Billionaire Boom
Submitted by Atlas Indicators Investment Advisors on January 25th, 2018
Last year will go down as record setting. The number of global billionaires increased by more than ever before. According to a study by Oxfam there were 2043 billionaires in the world at year’s end 2017, with a new one now being minted every two days. When juxtaposed against some of the poorest people on earth, this growth rate seems to be a bit much; Oxfam estimates billionaires saw their wealth increase $762 billion in 12 months, seven times more than is needed to end extreme poverty by their count.
Getting to this state of affairs was easy: income levels were growing disproportionately. Between 2006 and 2015, a typical worker’s income rose by two percent a year, while billionaire wealth was growing nearly six times as fast. This embarrassment of riches continued as the wealthiest one percent took in 82 percent of last year’s growth in global wealth. Meanwhile, the bottom half saw no increase at all, while the other 49 percent divvied up the remains. According to data from Credit Suisse, 42 individual possess as much wealth as the bottom 3.7 billion of the world’s people, and the wealthiest one percent own more than the rest of humanity.
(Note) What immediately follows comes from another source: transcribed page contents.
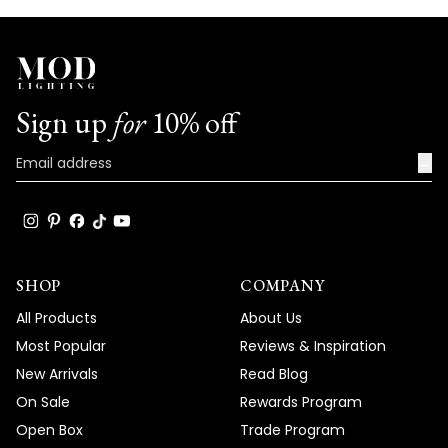
Sign up
for
10% off
→
SHOP
COMPANY
All Products
About Us
Most Popular
Reviews & Inspiration
New Arrivals
Read Blog
On Sale
Rewards Program
Open Box
Trade Program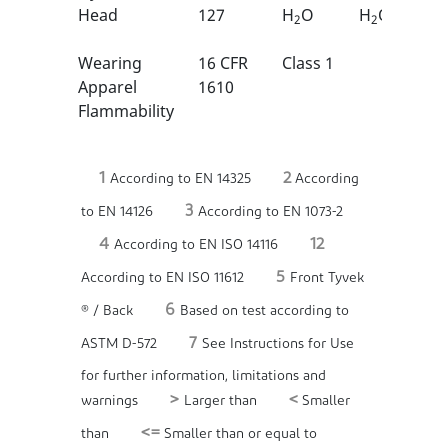
Head
127
H
O
H
O
2
2
Wearing
16 CFR
Class 1
Apparel
1610
Flammability
1
2
According to EN 14325
According
3
to EN 14126
According to EN 1073-2
4
12
According to EN ISO 14116
5
According to EN ISO 11612
Front Tyvek
6
® / Back
Based on test according to
7
ASTM D-572
See Instructions for Use
for further information, limitations and
>
<
warnings
Larger than
Smaller
<=
than
Smaller than or equal to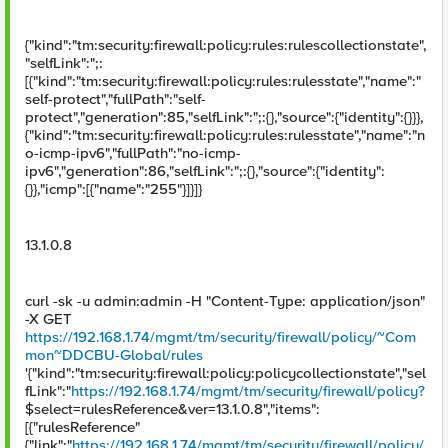
{"kind":"tm:security:firewall:policy:rules:rulescollectionstate",
"selfLink":";:
[{"kind":"tm:security:firewall:policy:rules:rulesstate","name":"
self-protect","fullPath":"self-
protect","generation":85,"selfLink":";:{},"source":{"identity":{}}},
{"kind":"tm:security:firewall:policy:rules:rulesstate","name":"n
o-icmp-ipv6","fullPath":"no-icmp-
ipv6","generation":86,"selfLink":";:{},"source":{"identity":
{}},"icmp":[{"name":"255"}]}]}
13.1.0.8
curl -sk -u admin:admin -H "Content-Type: application/json"
-X GET
https://192.168.1.74/mgmt/tm/security/firewall/policy/~Com
mon~DDCBU-Global/rules
'{"kind":"tm:security:firewall:policy:policycollectionstate","sel
fLink":"
https://192.168.1.74/mgmt/tm/security/firewall/policy?
$select=rulesReference&ver=13.1.0.8","items":
[{"rulesReference"
{"link":"
https://192.168.1.74/mgmt/tm/security/firewall/policy/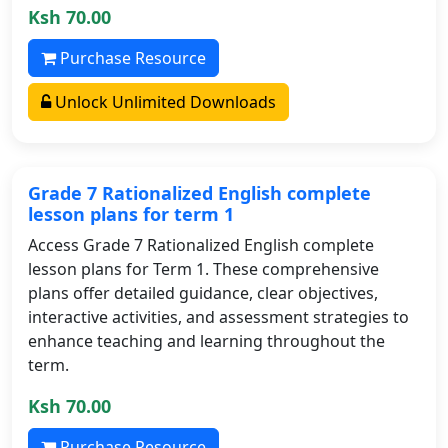
Ksh 70.00
Purchase Resource
Unlock Unlimited Downloads
Grade 7 Rationalized English complete
lesson plans for term 1
Access Grade 7 Rationalized English complete
lesson plans for Term 1. These comprehensive
plans offer detailed guidance, clear objectives,
interactive activities, and assessment strategies to
enhance teaching and learning throughout the
term.
Ksh 70.00
Purchase Resource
Many billionaires worked hard in order to accumulate their wealth but not all of them. Oxfam estimates that roughly two-thirds of billionaire wealth is a product of inheritance, monopolies, cronyism, or some combination thereof. Monopolies and cronyism seem to be particularly nefarious as powerful private interests are able to co-opt those in elected positions.
Concentrated wealth could even impact stable nations like America. Former U.S. Supreme Court Justice Louis Brandies certainly thought so. He was quoted as saying, “We can have democracy in this country, or we can have great wealth concentrated in the hands of few, but we can’t have both.” The supply of billionaires is ample and growing, but is the world’s demand for such wealth concentration moving in lockstep? If not, the closing the wealth and income gaps could still be unfeasible endeavors, as it is arguably not in the interest of certain pockets of wealth and political influence. But the same former Justice also said, “Most things worth doing in the world had been declared impossible before they were done.”